Quickly, I asked Bennington what knew about this device—what she had not yet revealed to us. She showed me a memory of a droplet of blood dissolving into a vial, half-full with a strange green ichor. The green turned to transparent water when the red cloud had expanded inside the vial.

“Edmund Rexley was a healer,” she silently said to me. “He had discovered a panacea.”

“And the device?”

“Quite the opposite,” came the sad thought, in reply.

Bennington and MacTallan watched as the great machine was brought up, and another body was brought into the circle, conveyed on the shoulders of another team of wererats.

It was me.

“Let us show you what your contraption can do!”

With the flip of a switch, the machine thundered to life, filling the cavern with a whine and a methodical thump. It was the unmistakable sound of heavy pistons of iron pushing against the inside of a steam engine.

Squealing, a rat-man lunged toward us, took MacTallan by the hair, and pushed him down next to my sleeping body.

Taking the rod out from its holster on the side of the engine, we could now plainly see that the Device had at one time been a rudimentary medical instrument, one part early syringe-and-plunger, one part catheter, and one part container, all made of a fine glass. At the bottom of the portion that formed the base of the container chamber there was a copper pipe. This pipe extended out to an attachment that held in place a single glass tube with a rounded bottom.

Tollard stepped forward, the black hose trailing behind him.
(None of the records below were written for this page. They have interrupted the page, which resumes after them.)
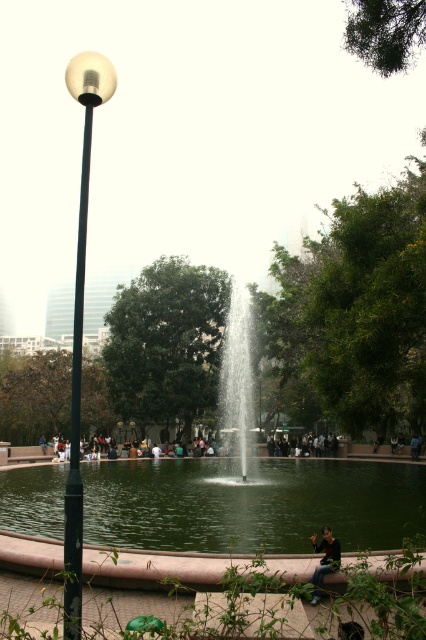
Between green concrete fountain at center and clear water fountain at center, which one appears on the left side from the viewer's perspective?

Positioned to the left is green concrete fountain at center.

Which is behind, point (397, 515) or point (221, 387)?

The point (221, 387) is more distant.

Where is `green concrete fountain at center`? Image resolution: width=426 pixels, height=640 pixels. green concrete fountain at center is located at coordinates pyautogui.click(x=255, y=500).

Is point (374, 465) positioned in front of point (321, 541)?

No, it is not.

Which of these two, green concrete fountain at center or dark green fabric jacket at lower center, stands shorter?

dark green fabric jacket at lower center

Between point (115, 474) and point (325, 536), which one is positioned in front?

Point (325, 536) is in front.

Locate an element on the screen. The width and height of the screenshot is (426, 640). green concrete fountain at center is located at coordinates (255, 500).

Is green liquid water at center to the left of dark blue jeans at center from the viewer's perspective?

Correct, you'll find green liquid water at center to the left of dark blue jeans at center.

Can you confirm if green liquid water at center is bigger than dark blue jeans at center?

Indeed, green liquid water at center has a larger size compared to dark blue jeans at center.

This screenshot has height=640, width=426. What do you see at coordinates (250, 502) in the screenshot?
I see `green liquid water at center` at bounding box center [250, 502].

Locate an element on the screen. This screenshot has height=640, width=426. green liquid water at center is located at coordinates (250, 502).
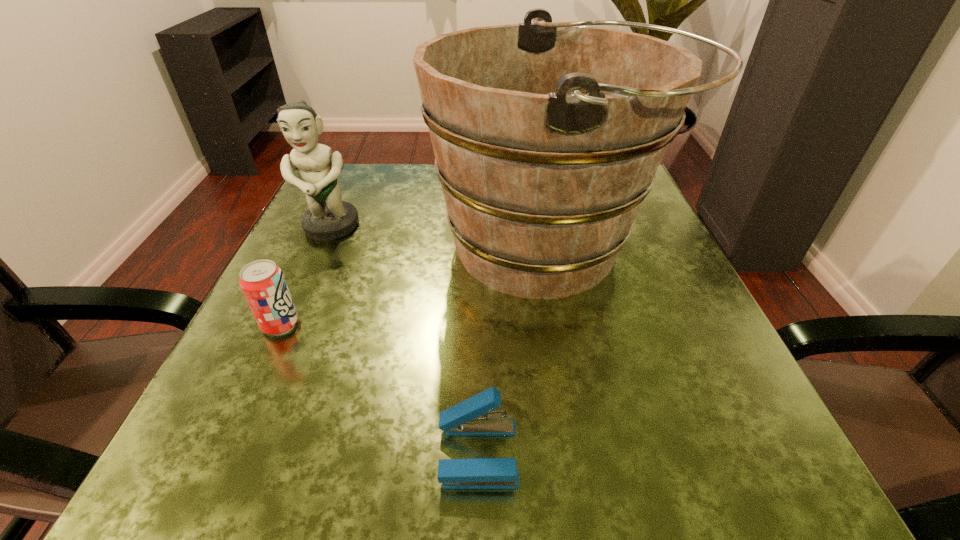
Where is `the tallest object`? This screenshot has width=960, height=540. the tallest object is located at coordinates (547, 137).

Identify the location of the second tallest object. This screenshot has width=960, height=540. (328, 218).

This screenshot has width=960, height=540. I want to click on soda can, so click(x=264, y=286).

This screenshot has height=540, width=960. Identify the location of stapler. (472, 417).

Where is `the shortest object`? the shortest object is located at coordinates (472, 417).

I want to click on vacant space located 0.380m on the front-facing side of the second tallest object, so click(248, 415).

Where is `vacant space positioned 0.110m on the front of the third tallest object`? The image size is (960, 540). vacant space positioned 0.110m on the front of the third tallest object is located at coordinates (247, 398).

Locate an element on the screen. blank space located on the left of the nearest object is located at coordinates (242, 453).

Identify the location of bucket positioned at the far edge. (547, 137).

Identify the location of figurine that is at the far edge. This screenshot has height=540, width=960. (328, 218).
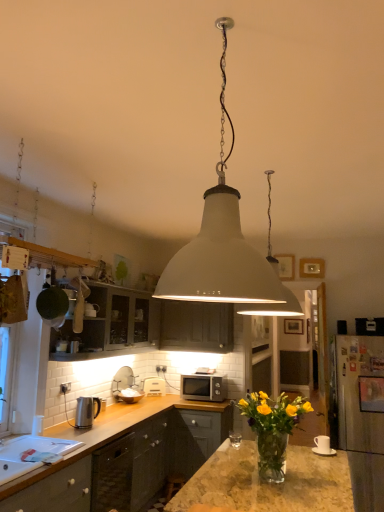
Question: Is white matte microwave at center, the second appliance from the left, thinner than translucent glass vase at center?

Choices:
 (A) yes
 (B) no

Answer: (A)

Question: Can you confirm if white matte microwave at center, which is counted as the second appliance, starting from the front, is positioned to the left of translucent glass vase at center?

Choices:
 (A) yes
 (B) no

Answer: (A)

Question: From a real-world perspective, is white matte microwave at center, which is counted as the 1th appliance, starting from the back, on translucent glass vase at center?

Choices:
 (A) yes
 (B) no

Answer: (B)

Question: Is white matte microwave at center, the second appliance from the left, not inside translucent glass vase at center?

Choices:
 (A) yes
 (B) no

Answer: (A)

Question: Could you tell me if white matte microwave at center, which is the 1th appliance from bottom to top, is facing translucent glass vase at center?

Choices:
 (A) no
 (B) yes

Answer: (B)

Question: Can you confirm if white matte microwave at center, which is counted as the second appliance, starting from the front, is positioned to the right of translucent glass vase at center?

Choices:
 (A) no
 (B) yes

Answer: (A)

Question: Is white plastic electric outlet at center turned away from white matte pendant light at center, marked as the 2th lamp in a left-to-right arrangement?

Choices:
 (A) yes
 (B) no

Answer: (B)

Question: Can we say white plastic electric outlet at center lies outside white matte pendant light at center, the first lamp positioned from the right?

Choices:
 (A) no
 (B) yes

Answer: (B)

Question: Considering the relative positions of white plastic electric outlet at center and white matte pendant light at center, marked as the 2th lamp in a left-to-right arrangement, in the image provided, is white plastic electric outlet at center to the left of white matte pendant light at center, marked as the 2th lamp in a left-to-right arrangement, from the viewer's perspective?

Choices:
 (A) no
 (B) yes

Answer: (B)

Question: Is white matte pendant light at center, the first lamp in the back-to-front sequence, located within white plastic electric outlet at center?

Choices:
 (A) yes
 (B) no

Answer: (B)

Question: Are white plastic electric outlet at center and white matte pendant light at center, which is the 2th lamp in front-to-back order, beside each other?

Choices:
 (A) no
 (B) yes

Answer: (A)

Question: Considering the relative positions of white plastic electric outlet at center and white matte pendant light at center, the first lamp in the back-to-front sequence, in the image provided, is white plastic electric outlet at center to the right of white matte pendant light at center, the first lamp in the back-to-front sequence, from the viewer's perspective?

Choices:
 (A) yes
 (B) no

Answer: (B)

Question: Considering the relative sizes of matte dark wood cabinets at upper left, which is counted as the second cabinetry, starting from the right, and white plastic electric outlet at center in the image provided, is matte dark wood cabinets at upper left, which is counted as the second cabinetry, starting from the right, shorter than white plastic electric outlet at center?

Choices:
 (A) no
 (B) yes

Answer: (A)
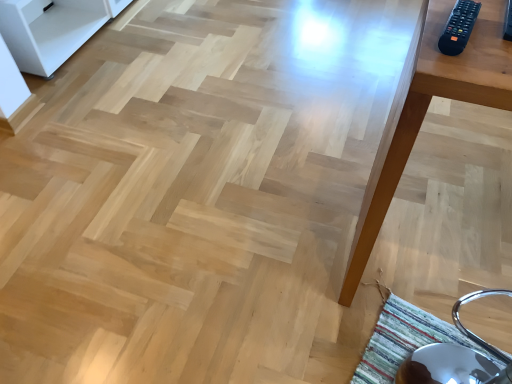
At what (x,y) coordinates should I click in order to perform the action: click on vacant space to the left of light brown wood table at right. Please return your answer as a coordinate pair (x, y). Image resolution: width=512 pixels, height=384 pixels. Looking at the image, I should click on (290, 261).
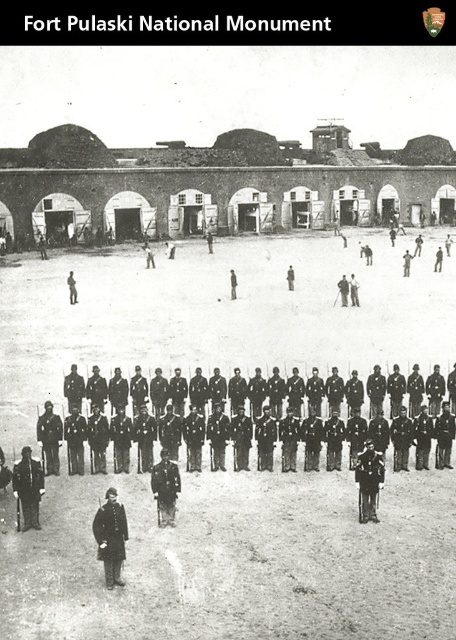
You are a historian examining this historical photograph of Fort Pulaski. You notice two items at the center of the image. Which item is narrower in width between the dark brown leather coat at center and the dark uniform at center?

The dark brown leather coat at center is thinner than the dark uniform at center, so the dark brown leather coat at center is narrower in width.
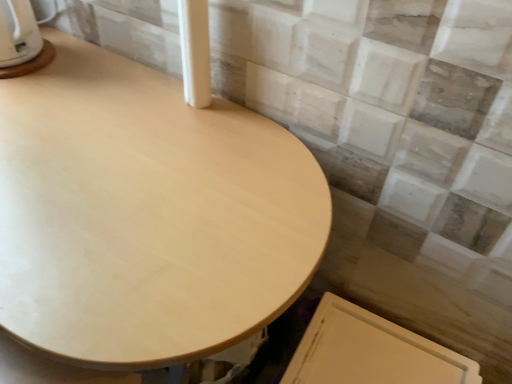
Image resolution: width=512 pixels, height=384 pixels. I want to click on free area in between white glossy kettle at upper left and white smooth pillar at upper center, so click(103, 75).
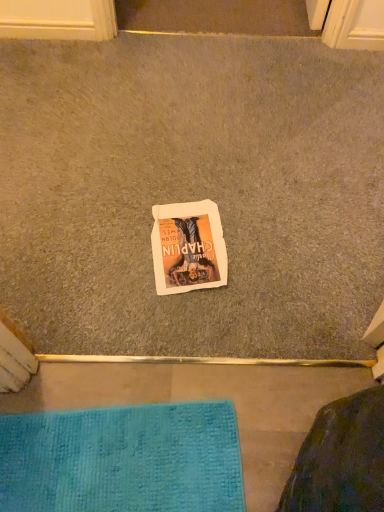
Locate an element on the screen. This screenshot has height=512, width=384. free point above gray carpet at center (from a real-world perspective) is located at coordinates (193, 154).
“Doctor, this was your design. You should do the honors,” Tollard hissed.

I searched her emotions. Bennington felt outrage, horror, and defeat—but not the sting of guilt. She resigned to follow his commands in powerless humiliation, but she would not punish herself for a sin she did not commit, as shocking as her hideous captor could make it.

“Not mine—”

“BUT YOUR PRECIOUS SOCIETY’S!” came the booming accusation.

It was clear to me that Tollard—if this figure was even Tollard anymore—had found an unexpected moment of triumph in our capture, like a boon had finally descended to him from the same cruel heavens that had long cursed him. In this moment, he had decided to pour out his rage and pain, displaying it to his commanded legions with all of the sickly sanctimony of a tyrant.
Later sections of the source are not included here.